A Third Path: Corporatism in Brazil and Portugal
By Melissa Teixeira
Princeton University Press, 384 pages, $39.95
Thirty years ago, not long after the fall of the Berlin Wall and the liberalization of everything, Slavoj Žižek observed that “it seems easier to imagine the ‘end of the world’ than a far more modest change in the mode of production.” In more recent years, however, imagining the end of liberal capitalism has grown easier. The Great Recession, the stagnation of globalization, growing inequality, the Brexit and Trump elections, the West’s undeclared war against Russia, and the return of nationalism have put changes in the relations of production back on the agenda.

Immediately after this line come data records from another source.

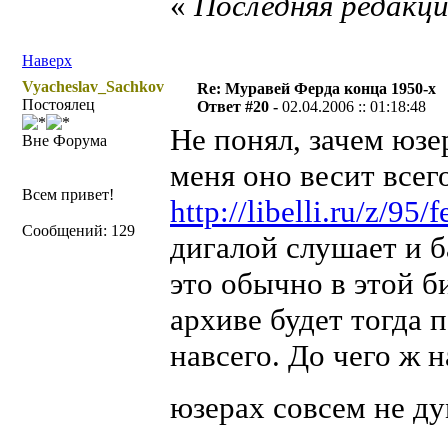
«
Последняя редакция
Наверх
Vyacheslav_Sachkov
Re: Муравей Ферда конца 1950-х
Постоялец
Ответ #20 -
02.04.2006 :: 01:18:48
Не понял, зачем юзе
Вне Форума
меня оно весит всего
Всем привет!
http://libelli.ru/z/95/f
Сообщений: 129
дигалой слушает и б
это обычно в этой б
архиве будет тогда п
навсего. До чего ж н
юзерах совсем не д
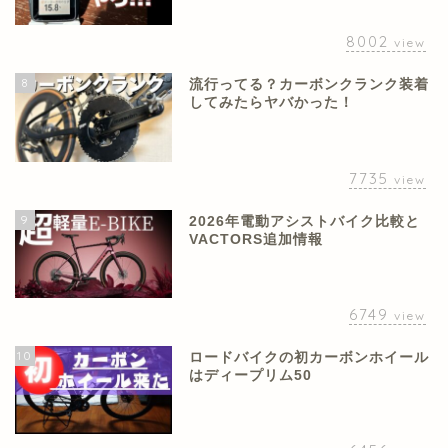
8002
view
8
流行ってる？カーボンクランク装着
してみたらヤバかった！
7735
view
9
2026年電動アシストバイク比較と
VACTORS追加情報
6749
view
10
ロードバイクの初カーボンホイール
はディープリム50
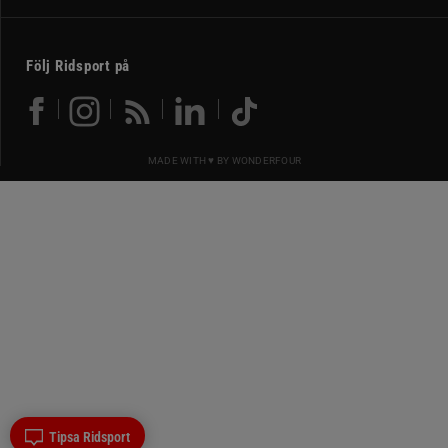
Följ Ridsport på
MADE WITH ♥ BY
WONDERFOUR
Tipsa Ridsport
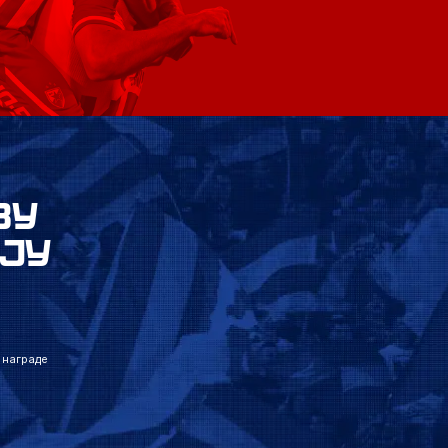
ВУ
ЈУ
 награде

Historian Melissa Teixeira’s new book, A Third Path: Corporatism in Brazil & Portugal, is a worthy contribution to this imagining of a social order beyond liberal capitalism. From the early 1930s down to 1945 in Brazil and 1974 in Portugal, the state in these two countries abolished laissez-faire and replaced it with a corporatist system of interest representation that built a technocratically managed mixed economy with the stated goals of development, order, and justice. Their costs and benefits were stark. During the Estado Novo, Portugal’s economy grew to 60 percent of British GDP, up from 20 percent, and enjoyed massive increases in literacy. Its population also faced dictatorship, bureaucracy, and grinding colonial wars. Under its own shorter-lived iteration of corporatist state, Brazil underwent rapid industrialization, while also suffering authoritarian rule and political repression.